FIG. 6 is a configuration diagram of a tilt control circuit of an optical pickup according to a second embodiment of the present invention.

FIG. 7 is a diagram illustrating the principle of tilt drive of an optical pickup according to a second embodiment of the present invention.

FIG. 8 is a perspective view of an optical pickup according to a third embodiment of the present invention.

FIG. 9 is a sectional view of a main part of a magnetic circuit of an optical pickup according to a third embodiment of the present invention.

FIG. 10 is a perspective view and a sectional view of a main part of a conventional optical pickup.

FIG. 11 is a configuration diagram of a conventional finite optical system.

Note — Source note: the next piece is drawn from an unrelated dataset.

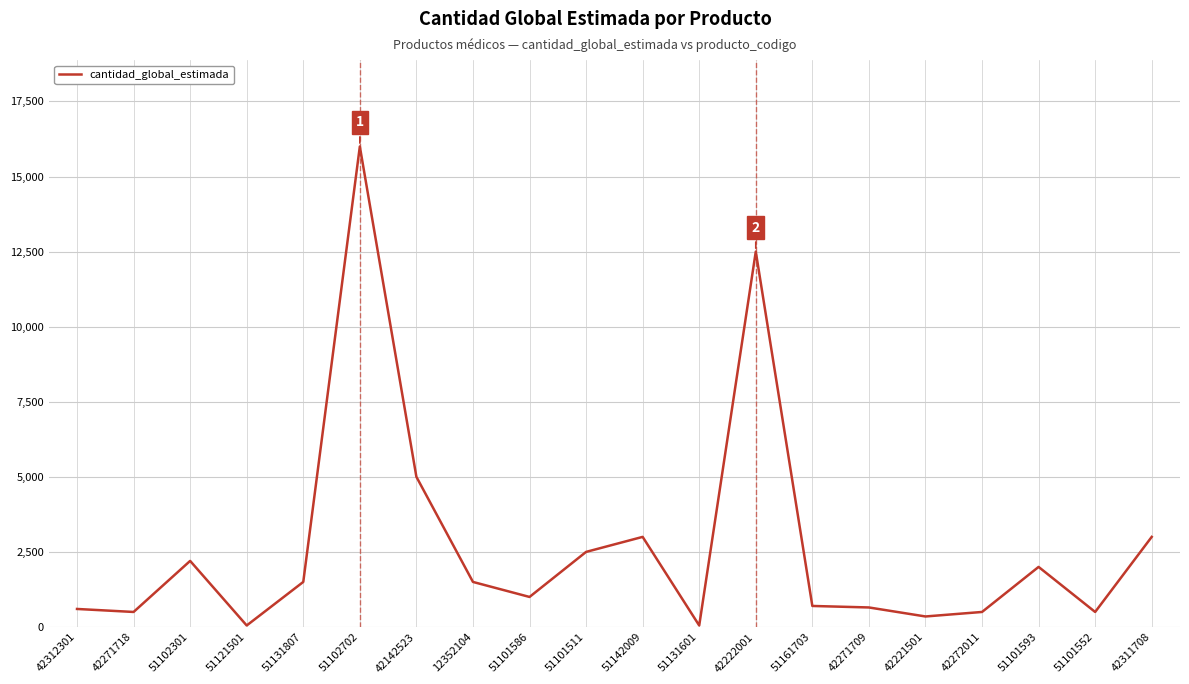

What is the difference between the maximum and minimum values?

15950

FIG. 12 is a diagram illustrating occurrence of astigmatism;

FIG. 13 is a configuration diagram of a conventional infinite optical system.

[Explanation of symbols]

 DESCRIPTION OF SYMBOLS 101 Objective lens 102 Objective lens holder 103 Focus coil 104 Flat tracking coil 105 Tilting coil 106 Support material 107 Support material fixing part 108 Magnet 109 U-shaped yoke 110 Yoke base

Claims (3)

(57) [Claims] At least an objective lens for condensing coherent light on an information recording medium, an objective lens holder for holding the objective lens, a focus coil for driving the objective lens holder in the direction of the information recording medium,
A tracking coil that is driven in a direction perpendicular to the information track of the information recording medium; and an optical axis of coherent light that is fixed in pairs on a side surface of the objective lens holder in the information track direction and is collected by the objective lens. A flat tilting coil that corrects the tilt of the optical axis with the information recording medium, and a magnet that forms an electromagnetic circuit with these coils. One of the pair of flat tilting coils is closer to the information recording medium than the vertical center of the electromagnetic circuit. An optical pickup characterized in that the other is fixed to the side opposite to the information recording medium from the center of the electromagnetic circuit. 2. A tilt detecting means for detecting a tilt between the coherent light and an objective lens or an information recording medium, a radial tilt signal for correcting an optical axis tilt in a direction orthogonal to an information track of the information recording medium, and an information track. 2. The optical pickup according to claim 1, further comprising a tilt drive circuit for generating an arithmetic signal with a circumferential tilt signal for correcting an optical axis tilt in a direction parallel to the tilt drive circuit. 3. The optical pickup according to claim 1, wherein the tracking coil is wound around an information track direction of the information recording medium on a side surface of the objective lens holder.